# Elk Burger Steaks - Quick Friday Night Dinner



## smokinhusker (Jan 30, 2012)

I got the idea from the great looking Hamburger Steaks posted by Raptor700 (Thank you)   http://www.smokingmeatforums.com/t/116555/hamburger-steak-qview

Instead of beef I ground up 1.5 lbs elk meat and added 3/4 lb ground pork, then seasoned with Worcestershire Black Pepper, Garlic, Dried Minced Onions and some smoked sea salt.








Sorry no picsin between pics, but I smoked with Mesquite at 250* for 1.5 - 2 hours. I made a brown gravy from my homemade prime rib stock and added sauteed onions, mushrooms and peppers to it. Served with boiled buttered potatoes and my homemade macaroni salad. 

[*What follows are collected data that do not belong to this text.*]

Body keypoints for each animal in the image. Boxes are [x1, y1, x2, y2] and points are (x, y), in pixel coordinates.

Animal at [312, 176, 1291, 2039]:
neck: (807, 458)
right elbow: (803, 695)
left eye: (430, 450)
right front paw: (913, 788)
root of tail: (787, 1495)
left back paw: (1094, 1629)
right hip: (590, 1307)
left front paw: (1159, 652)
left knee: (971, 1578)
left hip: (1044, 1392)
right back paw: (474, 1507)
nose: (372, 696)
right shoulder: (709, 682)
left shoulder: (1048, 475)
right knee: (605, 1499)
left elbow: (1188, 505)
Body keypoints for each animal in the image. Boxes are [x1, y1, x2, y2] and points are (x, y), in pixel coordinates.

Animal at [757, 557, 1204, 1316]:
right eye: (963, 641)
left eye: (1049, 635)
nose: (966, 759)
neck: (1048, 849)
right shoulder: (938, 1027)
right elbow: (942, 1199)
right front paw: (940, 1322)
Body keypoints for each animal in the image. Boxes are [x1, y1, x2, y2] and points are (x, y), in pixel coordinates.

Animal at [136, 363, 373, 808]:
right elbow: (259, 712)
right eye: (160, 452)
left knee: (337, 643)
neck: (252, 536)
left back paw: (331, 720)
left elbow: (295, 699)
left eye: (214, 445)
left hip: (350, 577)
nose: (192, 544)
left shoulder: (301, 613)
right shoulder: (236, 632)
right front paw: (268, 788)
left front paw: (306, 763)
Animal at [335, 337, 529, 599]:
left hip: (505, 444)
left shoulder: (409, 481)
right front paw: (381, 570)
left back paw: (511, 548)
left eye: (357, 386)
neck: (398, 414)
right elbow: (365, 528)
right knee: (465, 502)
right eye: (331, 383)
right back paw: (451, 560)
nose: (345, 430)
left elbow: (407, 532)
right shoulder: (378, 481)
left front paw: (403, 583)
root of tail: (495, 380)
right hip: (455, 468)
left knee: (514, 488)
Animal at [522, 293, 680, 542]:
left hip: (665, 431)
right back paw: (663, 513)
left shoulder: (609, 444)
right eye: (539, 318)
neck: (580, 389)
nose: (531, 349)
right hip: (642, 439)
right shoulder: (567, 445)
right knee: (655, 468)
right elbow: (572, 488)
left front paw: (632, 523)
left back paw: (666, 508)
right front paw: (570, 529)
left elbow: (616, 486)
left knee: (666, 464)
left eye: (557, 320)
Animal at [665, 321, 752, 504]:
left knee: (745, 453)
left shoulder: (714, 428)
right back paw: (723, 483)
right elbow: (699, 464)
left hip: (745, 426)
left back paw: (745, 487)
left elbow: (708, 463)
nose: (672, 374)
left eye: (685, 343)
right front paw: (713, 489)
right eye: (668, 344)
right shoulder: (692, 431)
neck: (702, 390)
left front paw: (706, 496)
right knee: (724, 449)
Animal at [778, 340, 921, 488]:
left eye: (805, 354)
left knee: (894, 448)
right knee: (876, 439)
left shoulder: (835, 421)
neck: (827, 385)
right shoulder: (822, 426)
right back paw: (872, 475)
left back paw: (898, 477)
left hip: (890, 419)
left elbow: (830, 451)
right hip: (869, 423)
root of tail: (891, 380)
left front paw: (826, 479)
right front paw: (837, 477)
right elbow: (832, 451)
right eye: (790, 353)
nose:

Didn't think of a pic until I was in the middle of eating! Sorry. Thanks for looking


----------



## coffee_junkie (Jan 30, 2012)

Nice job! I was liking that post referred to and thinking I should try that too, now I have to!


----------



## adiochiro3 (Jan 30, 2012)

glad you remembered the pic just in time!!  Looks like a great meal!


----------



## smokinhusker (Jan 30, 2012)

Quick, easy and filling...comfort food in my book. Thanks all!


----------



## so ms smoker (Jan 31, 2012)

Awesome!  Just goes to show you CAN smoke anything! Think I will try some deer burgers.

Mike


----------



## SmokinAl (Jan 31, 2012)

Nice looking plate!


----------



## smokinhusker (Jan 31, 2012)

They were so good and hubby said he can eat those anytime!


----------